Review: Dust Mountain ‘Hymns For Wilderness’
April this year seems long ages ago, and much of Roadburn Festival’s spectacular effort to bring the world a piece of the usual Tilburg magic has faded from memory. Dust Mountain however left a mark on my mind, and I have been toiling through the long months to the eventual release of Hymns For Wilderness eager to return to their vision ‘of a world hidden but not lost’.
It can be a tricky business drawing on that classic 60s/70s crossroads of acid-folk and heavier psych, yet Dust Mountain have found themselves a sound that feels absolutely itself, no pastiche or occult gimmick. Indeed, any sniff of camp witchiness tends to put me on guard, and yet when Henna Hietamäki sings ‘You are under my spell’ I begin to suspect that this may in fact be the case. Perhaps because – like Pombagira or Rose Kemp – it feels as though the magic is part of the making, and not an aesthetic choice. As with Rose Kemp’s fantastic later works, there may be some who are put off by the unconstrained vocals on Hymns For Wilderness, however, for me, they’re well-balanced in their brightness and dark, not theatrical but powerful.
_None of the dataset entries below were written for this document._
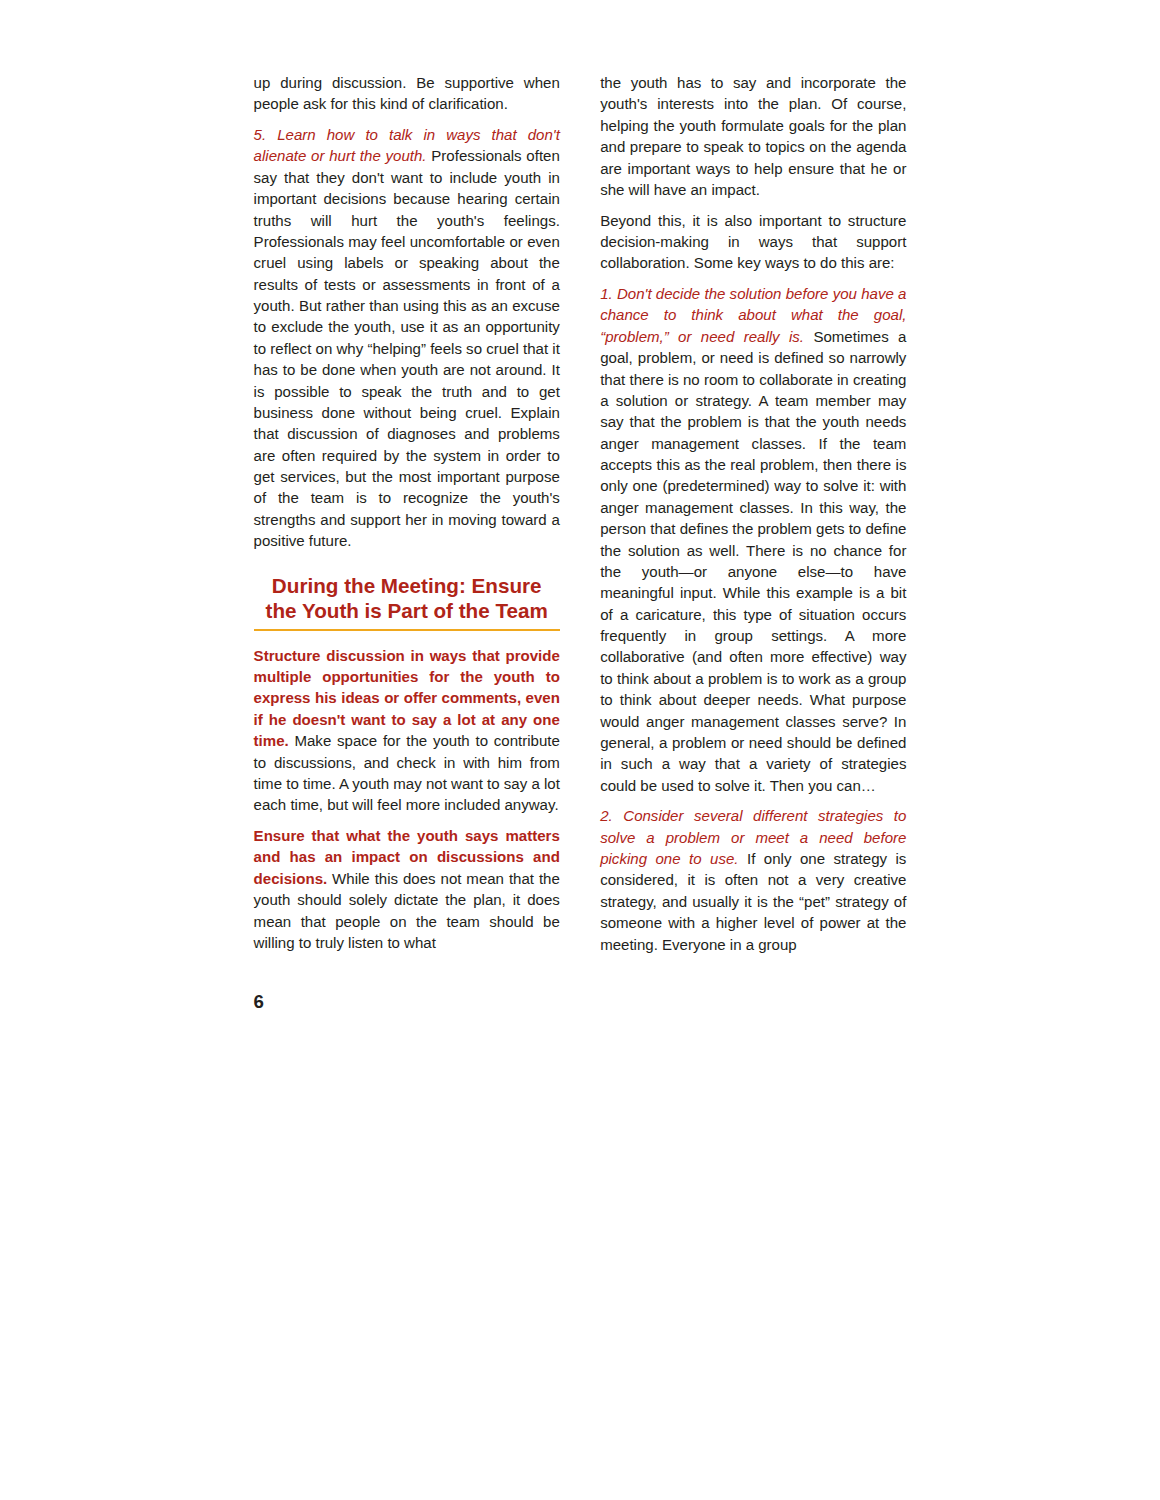up during discussion. Be supportive when people ask for this kind of clarification.
5. Learn how to talk in ways that don't alienate or hurt the youth. Professionals often say that they don't want to include youth in important decisions because hearing certain truths will hurt the youth's feelings. Professionals may feel uncomfortable or even cruel using labels or speaking about the results of tests or assessments in front of a youth. But rather than using this as an excuse to exclude the youth, use it as an opportunity to reflect on why “helping” feels so cruel that it has to be done when youth are not around. It is possible to speak the truth and to get business done without being cruel. Explain that discussion of diagnoses and problems are often required by the system in order to get services, but the most important purpose of the team is to recognize the youth's strengths and support her in moving toward a positive future.
During the Meeting: Ensure the Youth is Part of the Team
Structure discussion in ways that provide multiple opportunities for the youth to express his ideas or offer comments, even if he doesn't want to say a lot at any one time. Make space for the youth to contribute to discussions, and check in with him from time to time. A youth may not want to say a lot each time, but will feel more included anyway.
Ensure that what the youth says matters and has an impact on discussions and decisions. While this does not mean that the youth should solely dictate the plan, it does mean that people on the team should be willing to truly listen to what
the youth has to say and incorporate the youth's interests into the plan. Of course, helping the youth formulate goals for the plan and prepare to speak to topics on the agenda are important ways to help ensure that he or she will have an impact.
Beyond this, it is also important to structure decision-making in ways that support collaboration. Some key ways to do this are:
1. Don't decide the solution before you have a chance to think about what the goal, “problem,” or need really is. Sometimes a goal, problem, or need is defined so narrowly that there is no room to collaborate in creating a solution or strategy. A team member may say that the problem is that the youth needs anger management classes. If the team accepts this as the real problem, then there is only one (predetermined) way to solve it: with anger management classes. In this way, the person that defines the problem gets to define the solution as well. There is no chance for the youth—or anyone else—to have meaningful input. While this example is a bit of a caricature, this type of situation occurs frequently in group settings. A more collaborative (and often more effective) way to think about a problem is to work as a group to think about deeper needs. What purpose would anger management classes serve? In general, a problem or need should be defined in such a way that a variety of strategies could be used to solve it. Then you can…
2. Consider several different strategies to solve a problem or meet a need before picking one to use. If only one strategy is considered, it is often not a very creative strategy, and usually it is the “pet” strategy of someone with a higher level of power at the meeting. Everyone in a group
6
Perhaps it’s no surprise that this is such an accomplished work – the original impetus for Dust Mountain began in 2016 between the siblings Hietamäki and has since drawn together a group from that rich Finnish scene, members of groups known for their varied and hybrid music-making. Interesting that this is, in some ways, very much a ‘record of place’ calling back to local folk roots and ritual, and yet refers musically to traditions beyond the forests and rivers we see in the video for Holy Equinox for example.
calling back to local folk roots and ritual, and yet refers musically to traditions beyond the forests and rivers…
The songs are sung in English, and the longest (and in some ways heaviest) track Apollo uses the ancient Greek story of the musical contest between Apollo and Pan/Marsyas as its central theme. This should not surprise us however, as the use of this conflict between ‘Apollonian’ and ‘Dionysian’ impulses in Scandinavian folk tradition was noted as far back as 1895 by the great de Selby in his remarkable work Midnight Sun, Noontime Dark: folktales of the North – ‘Apollo is rules, techne, lucidity; Dionysus is intuition, no restraint, reckless’. We can also read into this victory for the ‘civilised’ the overwriting of earlier nature-based belief by Christianity, which may also be the source of the use of church Latin in the climax of Holy Equinox.
After that heavy headwork, it’s a pleasure to kick back into a celebratory finish with Bird Hymns, and this speaks to the quality of the album as a whole. I mentioned earlier the balance of bright and dark, and musically this song uses that push-pull to great effect, while the whole can be seen as part of a larger rhythm. The songs take us from daylight urgency and sexual power, through summer bloom and revolt, to the equinox. Here energies sit in balance, before falling back into eternal struggle, and finally the expression of that tension in nature, where all is reconciled.
In some ways, this has been a year for much heavier music, and on the face of it Dust Mountain are lacking the usual ‘crushing fuzzed-out riffs’ that I’d expect to make an album stand out as a favourite, but hopefully I’ve managed to convey something here of what makes this possibly the best thing I’ve heard in a long while.